Ceasor pursued his appeal. The trial judge stubbornly decided that defense counsel was not ineffective, an issue that was already resolved to the contrary in federal court. Defense counsel attempted to shift blame to Ceasor, who (according to counsel) had led him to believe that his mother would pay for an expert. Counsel claimed he only learned two weeks before trial that Ceasor would not be able to fund an expert. Counsel also testified that he never heard of a case in which a court agreed to fund an expert when the defendant had retained counsel privately. The court of appeals affirmed the judge’s finding that, given those facts, counsel was not ineffective in failing to seek public funding for an expert witness.

The Michigan Supreme Court made short work of the appellate court’s analysis. It was undisputed that Michigan law allows public funding of experts. Ceasor’s lawyer had arranged for an expert to testify. He had time to apply for public funding of that testimony prior to trial and chose not to make that application. Counsel’s belief that a court would not fund an expert when counsel is retained privately was belied by the plain language of a statute that authorizes courts to do so.
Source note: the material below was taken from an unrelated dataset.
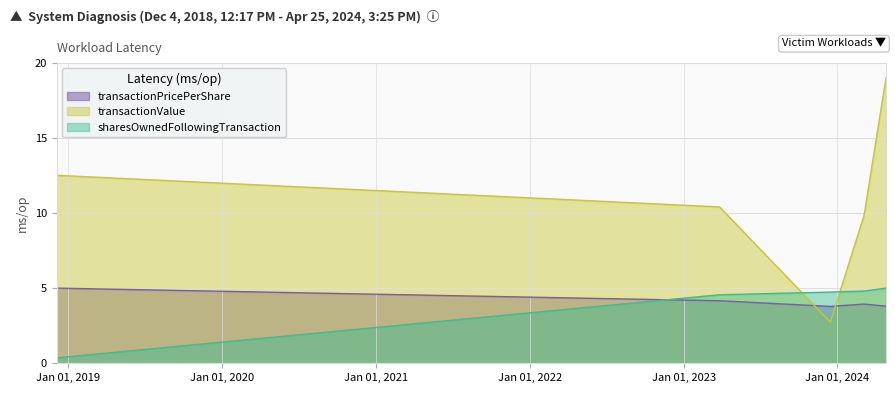

Between 2023-03-27 07:58:44 and 2023-12-15 12:32:03, which series saw the biggest shift?

transactionValue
Failing to make the request was therefore objectively unreasonable. The court granted Ceasor the fair trial that he deserves.

Lessons Learned

Ceasor has traveled a long road in his pursuit of a fair trial. Assuming the district judge credits his expert witnesses — and there is no reason the judge shouldn’t — Ceasor will likely be granted a new state appeal, which may lead to additional appeals, which should ultimately lead to a new trial.

Had Ceasor’s lawyer recognized that Michigan law allows the funding of expert witnesses, and had he retained experts to challenge Dr. Gilmer-Hill’s discredited “shaken baby” testimony, Ceasor’s years of incarceration might have been avoided. His case is a reminder to all defense attorneys that they should always recognize the need to hire defense experts when the prosecution rests on expert testimony that can reasonably be challenged.